Number of packets to generate decay times for.

startfloat

Start time [s] of the sampling interval.

endfloat

End time [s] of the sampling interval.

Returns:
np.ndarray

Array of decay times [s] with length no_of_packets, uniformly distributed between start and end.

Notes

This method samples decay times uniformly in time, which means the packet energies must be weighted according to the decay rate at each time to properly represent the physical decay process.

create_packet_velocities(sampled_packets_df: DataFrame) ndarray[source]

Initialize random radial velocities for packets within shells.

Generates random initial velocities for packets distributed within spherical shells using a uniform distribution in volume.

Parameters:
sampled_packets_dfpd.DataFrame

DataFrame where each row represents a packet, containing ‘inner_velocity’ and ‘outer_velocity’ columns for shell boundaries.

Returns:
np.ndarray

Array of initial velocities [cm/s] with length equal to the number of packets in sampled_packets_df.

Notes

Uses the cube root method to ensure uniform distribution in volume: r^3 = z * r_inner^3 + (1-z) * r_outer^3, where z is uniform random [0,1].

create_packets(cumulative_decays_df: DataFrame, number_of_packets: int, legacy_energy_per_packet: float | None = None) GXPacketCollection[source]

Initialize a collection of gamma ray packets for simulation.

Creates a collection of gamma ray packets from radioactive decay data, including proper spatial distribution, directional sampling, energy assignment, and Doppler corrections.

Parameters:
cumulative_decays_dfpd.DataFrame

DataFrame containing cumulative decay data with columns including ‘radiation’, ‘decay_energy_erg’, and multi-level index with ‘isotope’, ‘shell_number’, and ‘time_index’.

number_of_packetsint

Total number of gamma ray packets to create for the simulation.

legacy_energy_per_packetfloat, optional

Legacy energy per packet [erg] for backwards compatibility.

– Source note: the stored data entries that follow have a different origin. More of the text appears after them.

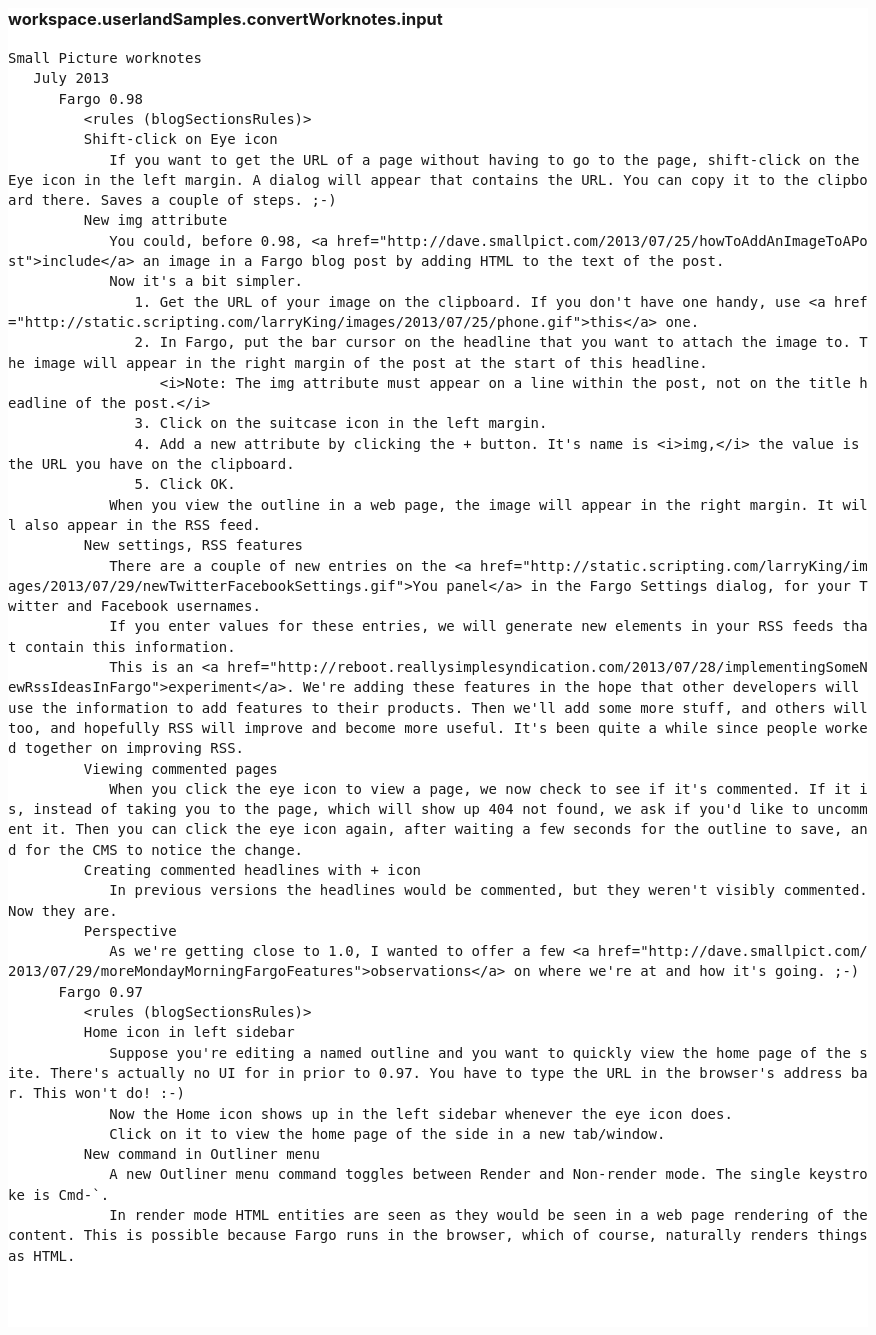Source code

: ### workspace.userlandSamples.convertWorknotes.input
<pre>
Small Picture worknotes
   July 2013
      Fargo 0.98
         &lt;rules (blogSectionsRules)>
         Shift-click on Eye icon
            If you want to get the URL of a page without having to go to the page, shift-click on the Eye icon in the left margin. A dialog will appear that contains the URL. You can copy it to the clipboard there. Saves a couple of steps. ;-)
         New img attribute
            You could, before 0.98, &lt;a href="http://dave.smallpict.com/2013/07/25/howToAddAnImageToAPost">include&lt;/a> an image in a Fargo blog post by adding HTML to the text of the post. 
            Now it's a bit simpler. 
               1. Get the URL of your image on the clipboard. If you don't have one handy, use &lt;a href="http://static.scripting.com/larryKing/images/2013/07/25/phone.gif">this&lt;/a> one. 
               2. In Fargo, put the bar cursor on the headline that you want to attach the image to. The image will appear in the right margin of the post at the start of this headline. 
                  &lt;i>Note: The img attribute must appear on a line within the post, not on the title headline of the post.&lt;/i>
               3. Click on the suitcase icon in the left margin. 
               4. Add a new attribute by clicking the + button. It's name is &lt;i>img,&lt;/i> the value is the URL you have on the clipboard.
               5. Click OK.
            When you view the outline in a web page, the image will appear in the right margin. It will also appear in the RSS feed. 
         New settings, RSS features
            There are a couple of new entries on the &lt;a href="http://static.scripting.com/larryKing/images/2013/07/29/newTwitterFacebookSettings.gif">You panel&lt;/a> in the Fargo Settings dialog, for your Twitter and Facebook usernames. 
            If you enter values for these entries, we will generate new elements in your RSS feeds that contain this information. 
            This is an &lt;a href="http://reboot.reallysimplesyndication.com/2013/07/28/implementingSomeNewRssIdeasInFargo">experiment&lt;/a>. We're adding these features in the hope that other developers will use the information to add features to their products. Then we'll add some more stuff, and others will too, and hopefully RSS will improve and become more useful. It's been quite a while since people worked together on improving RSS. 
         Viewing commented pages
            When you click the eye icon to view a page, we now check to see if it's commented. If it is, instead of taking you to the page, which will show up 404 not found, we ask if you'd like to uncomment it. Then you can click the eye icon again, after waiting a few seconds for the outline to save, and for the CMS to notice the change. 
         Creating commented headlines with + icon
            In previous versions the headlines would be commented, but they weren't visibly commented. Now they are. 
         Perspective
            As we're getting close to 1.0, I wanted to offer a few &lt;a href="http://dave.smallpict.com/2013/07/29/moreMondayMorningFargoFeatures">observations&lt;/a> on where we're at and how it's going. ;-)
      Fargo 0.97
         &lt;rules (blogSectionsRules)>
         Home icon in left sidebar
            Suppose you're editing a named outline and you want to quickly view the home page of the site. There's actually no UI for in prior to 0.97. You have to type the URL in the browser's address bar. This won't do! :-)
            Now the Home icon shows up in the left sidebar whenever the eye icon does. 
            Click on it to view the home page of the side in a new tab/window.
         New command in Outliner menu
            A new Outliner menu command toggles between Render and Non-render mode. The single keystroke is Cmd-`.
            In render mode HTML entities are seen as they would be seen in a web page rendering of the content. This is possible because Fargo runs in the browser, which of course, naturally renders things as HTML. 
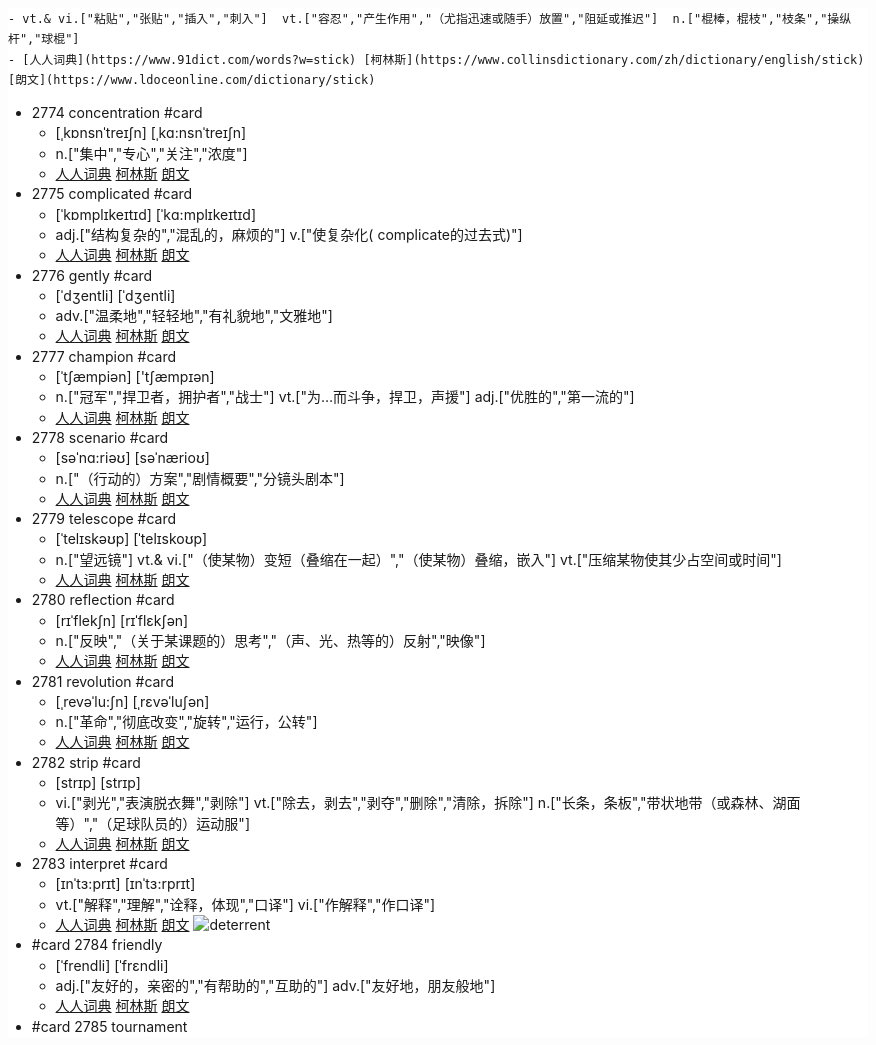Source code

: 	- vt.& vi.["粘贴","张贴","插入","刺入"]  vt.["容忍","产生作用","（尤指迅速或随手）放置","阻延或推迟"]  n.["棍棒，棍枝","枝条","操纵杆","球棍"]
	- [人人词典](https://www.91dict.com/words?w=stick) [柯林斯](https://www.collinsdictionary.com/zh/dictionary/english/stick) [朗文](https://www.ldoceonline.com/dictionary/stick)
- 2774 concentration #card
	- [ˌkɒnsnˈtreɪʃn]  [ˌkɑ:nsnˈtreɪʃn]
	- n.["集中","专心","关注","浓度"]
	- [人人词典](https://www.91dict.com/words?w=concentration) [柯林斯](https://www.collinsdictionary.com/zh/dictionary/english/concentration) [朗文](https://www.ldoceonline.com/dictionary/concentration)
- 2775 complicated #card
	- [ˈkɒmplɪkeɪtɪd]  [ˈkɑ:mplɪkeɪtɪd]
	- adj.["结构复杂的","混乱的，麻烦的"]  v.["使复杂化( complicate的过去式)"]
	- [人人词典](https://www.91dict.com/words?w=complicated) [柯林斯](https://www.collinsdictionary.com/zh/dictionary/english/complicated) [朗文](https://www.ldoceonline.com/dictionary/complicated)
- 2776 gently #card
	- [ˈdʒentli]  [ˈdʒentli]
	- adv.["温柔地","轻轻地","有礼貌地","文雅地"]
	- [人人词典](https://www.91dict.com/words?w=gently) [柯林斯](https://www.collinsdictionary.com/zh/dictionary/english/gently) [朗文](https://www.ldoceonline.com/dictionary/gently)
- 2777 champion #card
	- [ˈtʃæmpiən]  ['tʃæmpɪən]
	- n.["冠军","捍卫者，拥护者","战士"]  vt.["为…而斗争，捍卫，声援"]  adj.["优胜的","第一流的"]
	- [人人词典](https://www.91dict.com/words?w=champion) [柯林斯](https://www.collinsdictionary.com/zh/dictionary/english/champion) [朗文](https://www.ldoceonline.com/dictionary/champion)
- 2778 scenario #card
	- [səˈnɑ:riəʊ]  [səˈnærioʊ]
	- n.["（行动的）方案","剧情概要","分镜头剧本"]
	- [人人词典](https://www.91dict.com/words?w=scenario) [柯林斯](https://www.collinsdictionary.com/zh/dictionary/english/scenario) [朗文](https://www.ldoceonline.com/dictionary/scenario)
- 2779 telescope #card
	- [ˈtelɪskəʊp]  [ˈtelɪskoʊp]
	- n.["望远镜"]  vt.& vi.["（使某物）变短（叠缩在一起）","（使某物）叠缩，嵌入"]  vt.["压缩某物使其少占空间或时间"]
	- [人人词典](https://www.91dict.com/words?w=telescope) [柯林斯](https://www.collinsdictionary.com/zh/dictionary/english/telescope) [朗文](https://www.ldoceonline.com/dictionary/telescope)
- 2780 reflection #card
	- [rɪˈflekʃn]  [rɪˈflɛkʃən]
	- n.["反映","（关于某课题的）思考","（声、光、热等的）反射","映像"]
	- [人人词典](https://www.91dict.com/words?w=reflection) [柯林斯](https://www.collinsdictionary.com/zh/dictionary/english/reflection) [朗文](https://www.ldoceonline.com/dictionary/reflection)
- 2781 revolution #card
	- [ˌrevəˈlu:ʃn]  [ˌrɛvəˈluʃən]
	- n.["革命","彻底改变","旋转","运行，公转"]
	- [人人词典](https://www.91dict.com/words?w=revolution) [柯林斯](https://www.collinsdictionary.com/zh/dictionary/english/revolution) [朗文](https://www.ldoceonline.com/dictionary/revolution)
- 2782 strip #card
	- [strɪp]  [strɪp]
	- vi.["剥光","表演脱衣舞","剥除"]  vt.["除去，剥去","剥夺","删除","清除，拆除"]  n.["长条，条板","带状地带（或森林、湖面等）","（足球队员的）运动服"]
	- [人人词典](https://www.91dict.com/words?w=strip) [柯林斯](https://www.collinsdictionary.com/zh/dictionary/english/strip) [朗文](https://www.ldoceonline.com/dictionary/strip)
- 2783 interpret #card
	- [ɪnˈtɜ:prɪt]  [ɪnˈtɜ:rprɪt]
	- vt.["解释","理解","诠释，体现","口译"]  vi.["作解释","作口译"]
	- [人人词典](https://www.91dict.com/words?w=interpret) [柯林斯](https://www.collinsdictionary.com/zh/dictionary/english/interpret) [朗文](https://www.ldoceonline.com/dictionary/interpret)
	  ![deterrent](../images/subtlest_interpert.jpg)
- #card
  2784 friendly
	- [ˈfrendli]  [ˈfrɛndli]
	- adj.["友好的，亲密的","有帮助的","互助的"]  adv.["友好地，朋友般地"]
	- [人人词典](https://www.91dict.com/words?w=friendly) [柯林斯](https://www.collinsdictionary.com/zh/dictionary/english/friendly) [朗文](https://www.ldoceonline.com/dictionary/friendly)
- #card
  2785 tournament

If None, energy per packet is calculated from total gamma ray energy divided by number of packets. Default is None.

Returns:
GXPacketCollection

Collection of gamma ray packets with initialized properties: - locations: 3D positions in the simulation domain - directions: isotropic unit direction vectors - energies: rest frame and comoving frame energies - frequencies: rest frame and comoving frame frequencies - metadata: shell numbers, decay times, source isotopes

Notes

The packet creation process includes:

  1. Energy calculation: Total gamma ray energy is divided equally among packets (uniform energy approach)

  2. Spatial sampling: Packets are distributed within shells based on decay energy weighting

  3. Temporal placement: Packets are positioned at decay times with appropriate radial expansion

  4. Spectral sampling: Frequencies include positronium formation effects for 511 keV annihilation lines

  5. Doppler corrections: Applied for relativistic motion between rest and comoving frames

The method ensures energy conservation while providing proper statistical sampling of the decay process.